I have found myself Lost in the Fog this week.

I know that there really is no way that my non-fibromite friends & family will truly understand how it feels however I still find myself trying to explain it to them.

My daughter almost ended up grounded because I did not remember a conversation that we had last night. I know what you are thinking – but she is a good kid so I knew I could believe her when she told me we had talked and what had been discussed.

There was so many times today that I said the wrong word or went simply BLANK.

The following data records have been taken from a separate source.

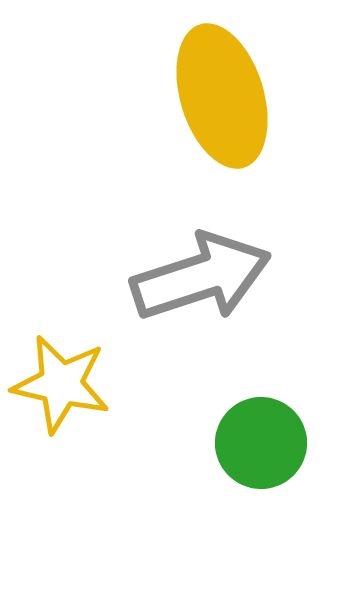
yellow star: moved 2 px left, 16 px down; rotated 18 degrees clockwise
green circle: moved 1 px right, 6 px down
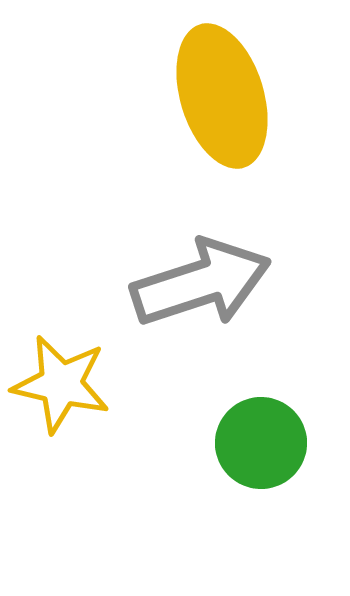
gray arrow: moved 6 px down
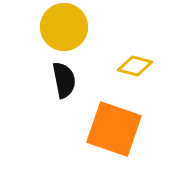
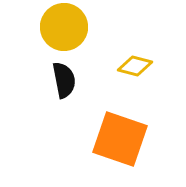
orange square: moved 6 px right, 10 px down
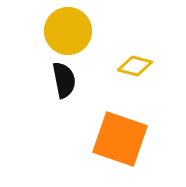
yellow circle: moved 4 px right, 4 px down
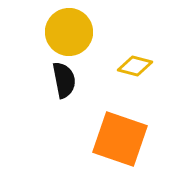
yellow circle: moved 1 px right, 1 px down
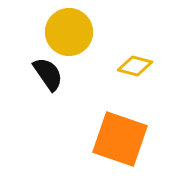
black semicircle: moved 16 px left, 6 px up; rotated 24 degrees counterclockwise
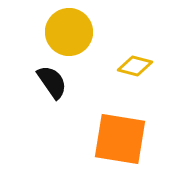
black semicircle: moved 4 px right, 8 px down
orange square: rotated 10 degrees counterclockwise
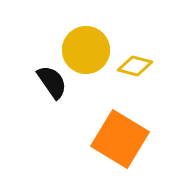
yellow circle: moved 17 px right, 18 px down
orange square: rotated 22 degrees clockwise
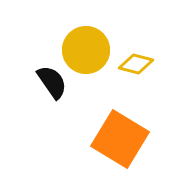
yellow diamond: moved 1 px right, 2 px up
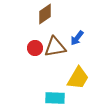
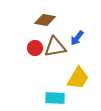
brown diamond: moved 6 px down; rotated 45 degrees clockwise
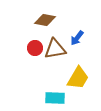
brown triangle: moved 2 px down
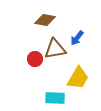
red circle: moved 11 px down
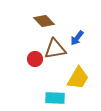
brown diamond: moved 1 px left, 1 px down; rotated 35 degrees clockwise
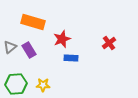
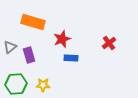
purple rectangle: moved 5 px down; rotated 14 degrees clockwise
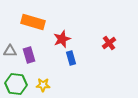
gray triangle: moved 4 px down; rotated 40 degrees clockwise
blue rectangle: rotated 72 degrees clockwise
green hexagon: rotated 10 degrees clockwise
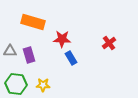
red star: rotated 24 degrees clockwise
blue rectangle: rotated 16 degrees counterclockwise
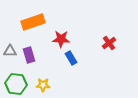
orange rectangle: rotated 35 degrees counterclockwise
red star: moved 1 px left
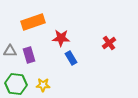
red star: moved 1 px up
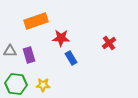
orange rectangle: moved 3 px right, 1 px up
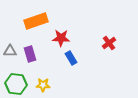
purple rectangle: moved 1 px right, 1 px up
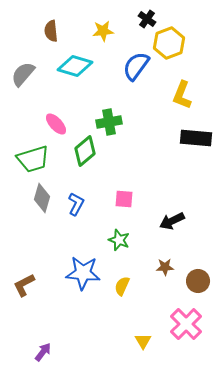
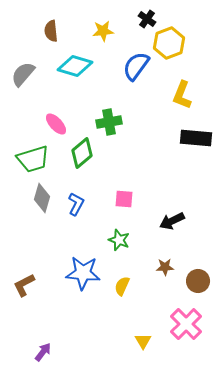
green diamond: moved 3 px left, 2 px down
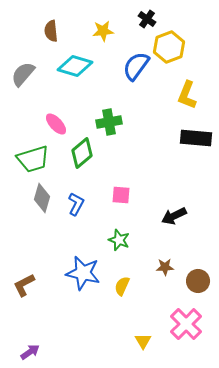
yellow hexagon: moved 4 px down
yellow L-shape: moved 5 px right
pink square: moved 3 px left, 4 px up
black arrow: moved 2 px right, 5 px up
blue star: rotated 8 degrees clockwise
purple arrow: moved 13 px left; rotated 18 degrees clockwise
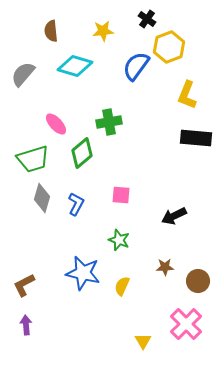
purple arrow: moved 4 px left, 27 px up; rotated 60 degrees counterclockwise
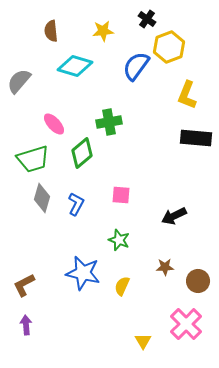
gray semicircle: moved 4 px left, 7 px down
pink ellipse: moved 2 px left
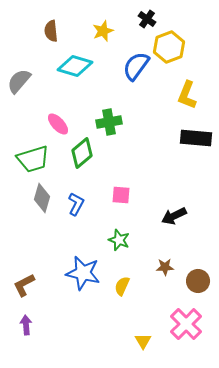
yellow star: rotated 15 degrees counterclockwise
pink ellipse: moved 4 px right
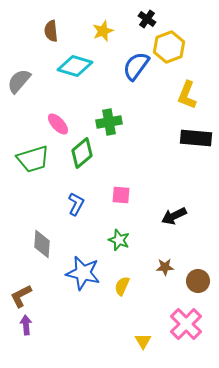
gray diamond: moved 46 px down; rotated 12 degrees counterclockwise
brown L-shape: moved 3 px left, 11 px down
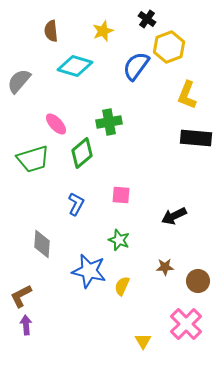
pink ellipse: moved 2 px left
blue star: moved 6 px right, 2 px up
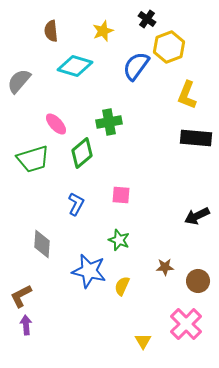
black arrow: moved 23 px right
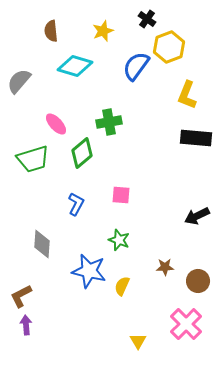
yellow triangle: moved 5 px left
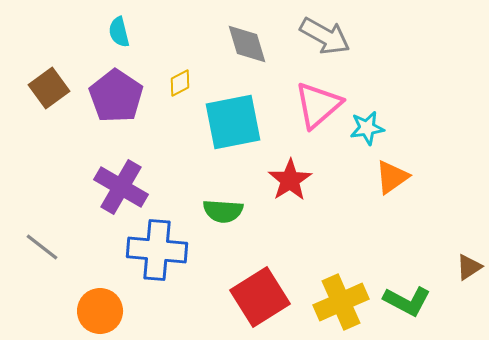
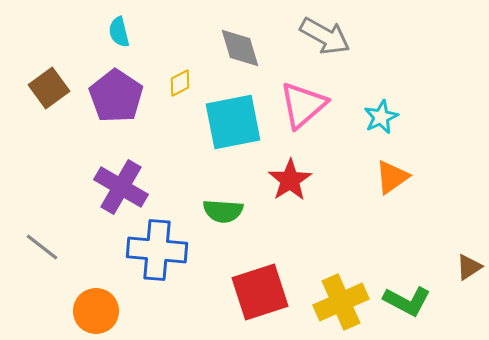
gray diamond: moved 7 px left, 4 px down
pink triangle: moved 15 px left
cyan star: moved 14 px right, 11 px up; rotated 16 degrees counterclockwise
red square: moved 5 px up; rotated 14 degrees clockwise
orange circle: moved 4 px left
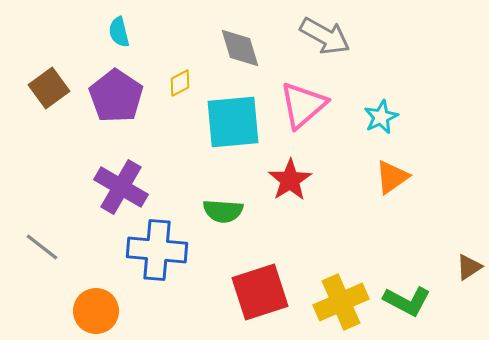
cyan square: rotated 6 degrees clockwise
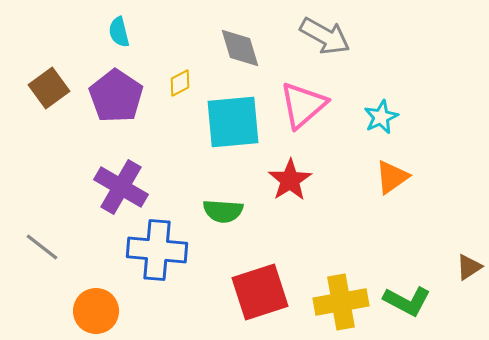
yellow cross: rotated 14 degrees clockwise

When I was describing it to someone today I was trying to remember if I had already told her. If so, she was nice enough to listen to me tell it again.

As I am writing this I can hear others telling me “it happens the older you get”.  I get it. Really, I do. No matter how much I lie about my age my body reminds me daily of my real age.  BUT IT IS NOT THE SAME!

It could be as simple as losing things or transposing numbers but fibro fog can seriously affect one’s quality of life.

You sit and stutter trying to come up with the word. ‘The thing, you know, the thing that you use for — never mind, the word is gone.”

It can be very disorienting and scary. It can screw up all of your senses.

One of my friends describes it “as if you’re getting startled awake in the middle of the night.”

There are many things that can make your symptoms worse and I have experienced many of them the past couple of days. Thanks to the wonderful summer storms we are experiencing I have had increased pain and less sleep.

Like everything with fibro we can’t predict when we are going to get lost in the fog but there are some things we can do to help alleviate the fibro fog provided you remember them.

  • Use planners.  PLURAL… more than one.. paper, electronic, post-it notes & alarms
  • Stick to a routine. Establishing routines can help you deal with brain fog.
    • Go to bed and wake up the same time every day, even on weekends.
  • Don’t multi-task. Not easy for a type A, ADD personality.
  • Get regular low-impact exercise. Water exercise is the best for me.
  • Check on your meds.  Medicine can cause the fibro fog feeling. Talk with your medications that can help with attention and concentration.

Fibro Fog sucks. I could use prettier words but I can’t think of any better way to express it.  It took a long time but I have finally learned to laugh about a lot of the things that I have done during a foggy day.  Please feel free to post a foggy moment that made you laugh.